_TEXT BLOCK:_
- - -

Sharisse Jackson (born August 31, 1976) is an American actress and singer, best known for playing Niecy Jackson on the UPN sitcom Moesha. She was crowned the winner of MTV reality show Celebrity Rap Superstar in 2007.

Early life
Jackson was born in Boston, Massachusetts. Her mother is of mixed African American and Puerto Rican descent.

Acting
Jackson played the titular character's best friend, Niecy Jackson, on the TV show Moesha. She has also appeared in  The Parkers, The Bernie Mac Show, and My So-Called Life as Crystal. She co-starred in the Nickelodeon movie Good Burger with Kel Mitchell and Kenan Thompson. Jackson was also featured on the ABC reality series The Ex-Wives Club  with Marla Maples and Angie Everhart. The show is aimed to support men and women who have recently gone through separation or divorce. In 2009, Jackson appeared in the film I Do... I Did!. She also appeared in the dance-oriented film Steppin: The Movie.

She also appeared on the seventh season of Celebrity Fit Club: Boot Camp, which premiered in February 2010.

Music career
Jackson was a member in the short-lived pop girl group Mpulz and was included on The Princess Diaries soundtrack. The group released only one single before disbanding in 2002.

- - -

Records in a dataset
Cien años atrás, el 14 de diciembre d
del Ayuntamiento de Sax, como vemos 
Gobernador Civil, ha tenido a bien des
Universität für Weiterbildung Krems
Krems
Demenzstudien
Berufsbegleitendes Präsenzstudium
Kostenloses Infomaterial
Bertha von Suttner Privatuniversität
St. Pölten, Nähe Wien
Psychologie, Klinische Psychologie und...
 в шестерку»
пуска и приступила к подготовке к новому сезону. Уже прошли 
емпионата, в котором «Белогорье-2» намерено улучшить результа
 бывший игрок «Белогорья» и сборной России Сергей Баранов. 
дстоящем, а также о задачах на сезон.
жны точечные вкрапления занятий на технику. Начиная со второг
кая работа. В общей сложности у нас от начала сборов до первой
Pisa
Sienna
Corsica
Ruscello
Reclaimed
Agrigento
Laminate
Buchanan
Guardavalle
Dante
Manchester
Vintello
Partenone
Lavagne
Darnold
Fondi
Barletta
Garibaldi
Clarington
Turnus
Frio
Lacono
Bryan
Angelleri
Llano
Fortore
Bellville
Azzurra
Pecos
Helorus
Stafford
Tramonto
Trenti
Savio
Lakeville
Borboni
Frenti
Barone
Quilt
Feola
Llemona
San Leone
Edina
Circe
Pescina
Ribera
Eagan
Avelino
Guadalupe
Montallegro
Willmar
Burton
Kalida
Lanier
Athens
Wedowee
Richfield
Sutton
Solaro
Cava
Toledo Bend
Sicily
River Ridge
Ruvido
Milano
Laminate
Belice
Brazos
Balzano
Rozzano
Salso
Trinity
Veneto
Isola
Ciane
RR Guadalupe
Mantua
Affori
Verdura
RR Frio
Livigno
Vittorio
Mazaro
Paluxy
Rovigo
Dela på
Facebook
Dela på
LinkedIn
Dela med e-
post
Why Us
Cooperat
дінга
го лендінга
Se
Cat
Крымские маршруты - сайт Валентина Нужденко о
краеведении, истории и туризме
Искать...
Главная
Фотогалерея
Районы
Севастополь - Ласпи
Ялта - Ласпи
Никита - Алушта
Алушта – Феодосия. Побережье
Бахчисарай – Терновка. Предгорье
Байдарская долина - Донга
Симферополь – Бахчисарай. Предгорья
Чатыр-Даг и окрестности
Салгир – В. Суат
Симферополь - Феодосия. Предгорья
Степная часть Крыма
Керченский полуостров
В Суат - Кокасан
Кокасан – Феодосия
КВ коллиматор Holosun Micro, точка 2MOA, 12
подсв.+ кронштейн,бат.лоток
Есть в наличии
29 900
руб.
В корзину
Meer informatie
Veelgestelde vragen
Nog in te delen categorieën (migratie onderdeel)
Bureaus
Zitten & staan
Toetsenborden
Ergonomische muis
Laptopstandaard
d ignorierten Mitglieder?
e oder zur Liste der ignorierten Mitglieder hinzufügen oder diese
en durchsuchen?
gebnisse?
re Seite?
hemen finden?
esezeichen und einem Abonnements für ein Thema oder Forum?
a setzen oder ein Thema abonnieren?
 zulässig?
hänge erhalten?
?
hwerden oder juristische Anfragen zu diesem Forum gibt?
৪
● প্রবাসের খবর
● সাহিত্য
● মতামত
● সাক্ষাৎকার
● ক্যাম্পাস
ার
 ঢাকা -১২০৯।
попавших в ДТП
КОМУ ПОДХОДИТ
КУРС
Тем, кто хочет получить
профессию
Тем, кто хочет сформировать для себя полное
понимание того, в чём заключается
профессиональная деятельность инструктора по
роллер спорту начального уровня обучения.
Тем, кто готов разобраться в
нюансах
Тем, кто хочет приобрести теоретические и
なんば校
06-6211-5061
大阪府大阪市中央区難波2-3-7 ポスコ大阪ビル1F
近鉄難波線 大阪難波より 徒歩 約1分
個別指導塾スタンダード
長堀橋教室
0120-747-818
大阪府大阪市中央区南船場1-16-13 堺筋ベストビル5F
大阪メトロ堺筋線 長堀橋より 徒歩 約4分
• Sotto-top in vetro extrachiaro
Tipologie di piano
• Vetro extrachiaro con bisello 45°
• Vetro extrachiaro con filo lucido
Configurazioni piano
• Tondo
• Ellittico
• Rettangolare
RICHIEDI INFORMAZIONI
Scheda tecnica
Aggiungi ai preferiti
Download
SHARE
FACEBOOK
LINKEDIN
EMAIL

- - -

_PROBLEMS AND TASKS:_
1 – Copy the records starting at the first line and ending at the line containing "Psychologie, Klinische Psychologie und...". Include both of these lines.
2 – Pick up the text about the actress and singer Sharisse Jackson after its last sentence and continue writing it.

_ANSWERS TO EACH TASK:_
1 –
Cien años atrás, el 14 de diciembre d
del Ayuntamiento de Sax, como vemos 
Gobernador Civil, ha tenido a bien des
Universität für Weiterbildung Krems
Krems
Demenzstudien
Berufsbegleitendes Präsenzstudium
Kostenloses Infomaterial
Bertha von Suttner Privatuniversität
St. Pölten, Nähe Wien
Psychologie, Klinische Psychologie und...

2 –
Personal life
Jackson was engaged to Kevin Federline, with whom she has a daughter and a son. The couple separated shortly before their son's birth, instigated by Federline's relationship with pop singer Britney Spears. Jackson later commented that Federline's relationship with Spears "wasn't like just breaking up a relationship. It was like breaking up a family", but sustained an amicable relationship with Federline, complimenting his parenting. Through her daughter Cassalei and her partner Christopher Massey, she has a granddaughter.

She has two other children, a son and a daughter, with her high-school ex-boyfriend.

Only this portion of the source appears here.